Daniel, the born-diplomat that he is, handled it with the utmost gentlemaness. There were no raised voices, just a calm explanation of what happened, like how they lied to my face and sold me a fake card and I'd like some type of replacement. I stood quietly with a sullen look, and when I could pick out the part where Daniel said that I was on the verge of tears, I furrowed my brows like I was about to cry.
I already knew going in I wasn't going to my money back, but I wanted
something other than a broken peice of plastic. They offered me another 4-GB card, which I promptly stuck into my camera and formatted. Voila, it was another 64-MB POS. Then they waved over a brightly-lit display of MP3 players and other electronic sundries that I knew wouldn't last the plane ride home back to Changsha. Finally, they broke down and said that they could give me a
real 1-GB card (as opposed to the 4-GB fake that they kept trying to pawn off on me.)
But there was a catch, I'd have to pay another 60 kuai for it.

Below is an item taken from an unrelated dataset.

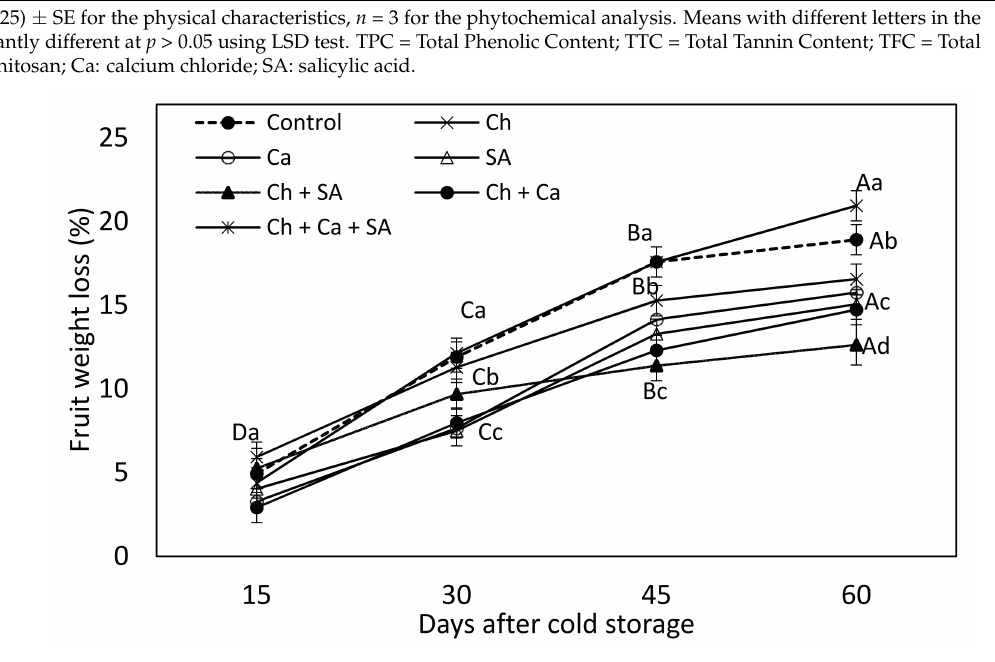
Figure 1. Effect of different preharvest treatments on weight loss of ‘Khesab’ fruit during cold storage, values are the mean ( n = 25) ± SE. Means with different letters between treatments (small letter) at different time interval (capital letter) are significantly different at p < 0.05 using LSD test.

They wanted me to pay more money for a functional card because they effed me over by selling me crap flash memory. 260 yuan for a real ONE-gig card as opposed to 200 yuan for the fake four-gig one.
HA!
"She bought a 4-GB card for 200 yuan, what did she expect?" One of the vendors asked Daniel. It was a good question and tinged with so many levels of effed-upness because
they sold it to me!
When I refused to pay more for a functional card, they tried bargaining.
240.No.
220.No.
C'mon, it's only 20 kuai more! (!!!)
No.
Fine.In the end, I got a "1-GB" card. Theoretically, it should be fully functional and not implode after a dozen pictures, but I don't trust it much. The most important thing about the whole ordeal is that we made the vendors
lose face.
These folks are in the business of scamming people, there's no two-ways about it. They're hustlers, thieves, businessmen. And it's okay, apparently. Because these shops are ubiquitous in China, and they continue to flourish. But seldom do customers come back to seek restitution, probably because they're too embarrassed or are back home hundreds of miles away.
"This situation is really hard to talk about," another worker told Daniel before we left the shop.